Task description: Restate verbatim the span of lines below between the line with "nose: (122, 585)" and the line with "right eye: (111, 588)", including those two lines, and only that span.

Given entries:
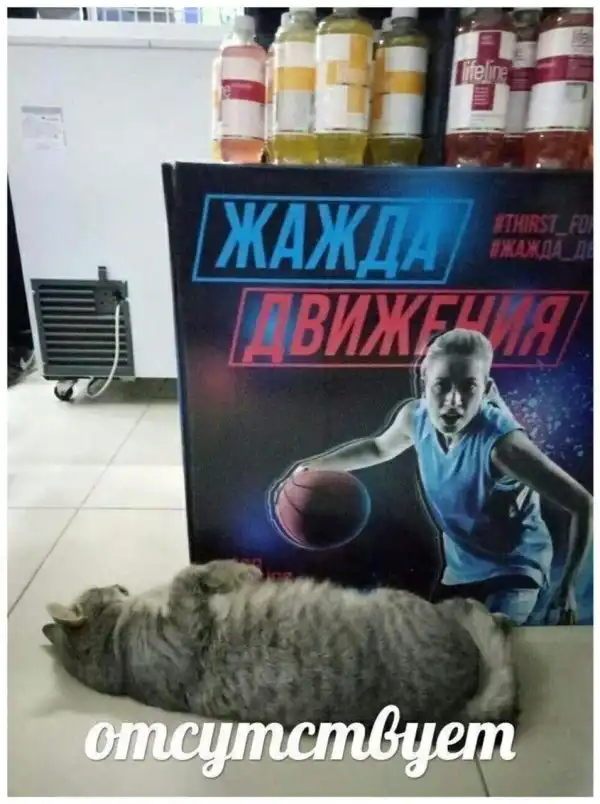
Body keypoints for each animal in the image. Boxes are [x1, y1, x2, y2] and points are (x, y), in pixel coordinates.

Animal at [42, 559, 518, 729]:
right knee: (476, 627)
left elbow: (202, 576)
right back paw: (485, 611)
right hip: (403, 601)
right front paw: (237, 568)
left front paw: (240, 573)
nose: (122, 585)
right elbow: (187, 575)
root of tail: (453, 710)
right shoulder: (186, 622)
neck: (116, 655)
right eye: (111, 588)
* * *
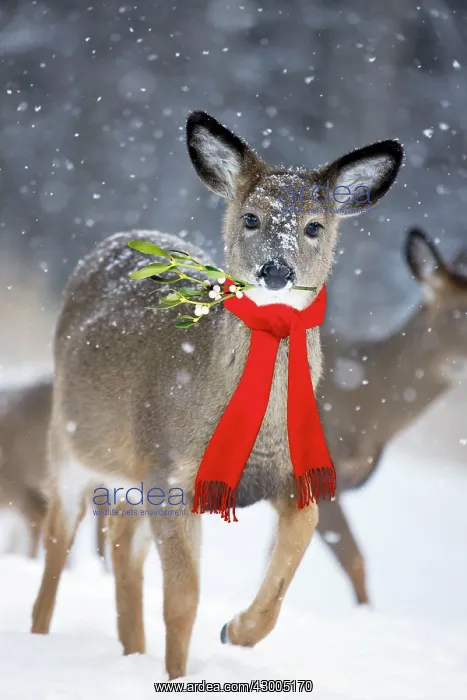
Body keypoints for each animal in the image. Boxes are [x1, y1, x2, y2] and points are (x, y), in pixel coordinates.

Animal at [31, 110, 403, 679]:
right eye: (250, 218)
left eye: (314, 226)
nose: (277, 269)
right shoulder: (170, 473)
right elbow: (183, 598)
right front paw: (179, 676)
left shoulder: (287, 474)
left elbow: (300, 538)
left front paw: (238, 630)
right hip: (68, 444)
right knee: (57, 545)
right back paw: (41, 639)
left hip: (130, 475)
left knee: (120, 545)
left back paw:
==
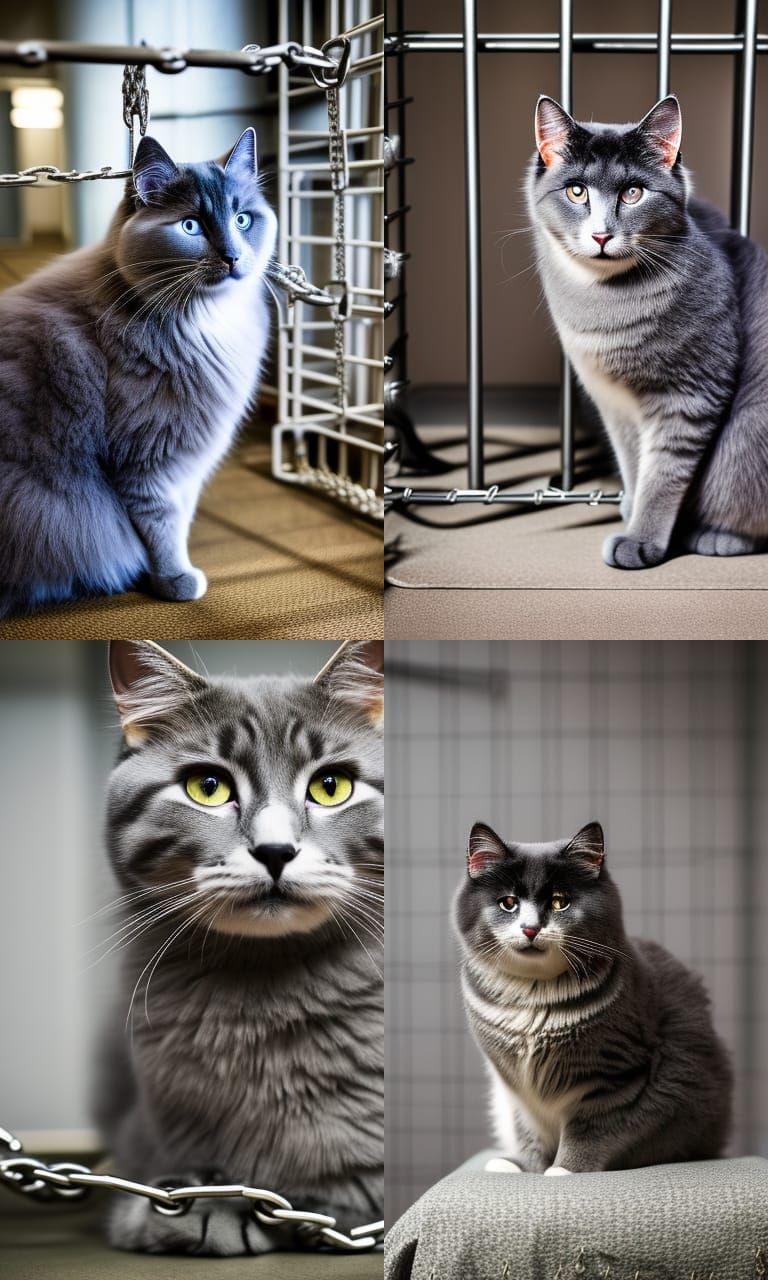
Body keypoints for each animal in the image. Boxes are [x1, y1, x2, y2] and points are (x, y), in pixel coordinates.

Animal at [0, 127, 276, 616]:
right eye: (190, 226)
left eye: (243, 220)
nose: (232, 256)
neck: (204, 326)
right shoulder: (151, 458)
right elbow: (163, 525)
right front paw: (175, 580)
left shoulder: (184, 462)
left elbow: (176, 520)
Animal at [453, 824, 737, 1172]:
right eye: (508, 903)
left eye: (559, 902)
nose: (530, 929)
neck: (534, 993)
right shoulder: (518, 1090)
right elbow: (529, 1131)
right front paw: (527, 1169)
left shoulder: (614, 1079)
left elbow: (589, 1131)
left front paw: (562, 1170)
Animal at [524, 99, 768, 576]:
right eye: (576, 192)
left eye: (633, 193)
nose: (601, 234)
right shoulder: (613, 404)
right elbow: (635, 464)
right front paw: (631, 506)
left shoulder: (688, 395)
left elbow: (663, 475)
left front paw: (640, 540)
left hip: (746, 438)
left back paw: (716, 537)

Solution:
nose: (122, 585)
right elbow: (187, 575)
root of tail: (453, 710)
right shoulder: (186, 622)
neck: (116, 655)
right eye: (111, 588)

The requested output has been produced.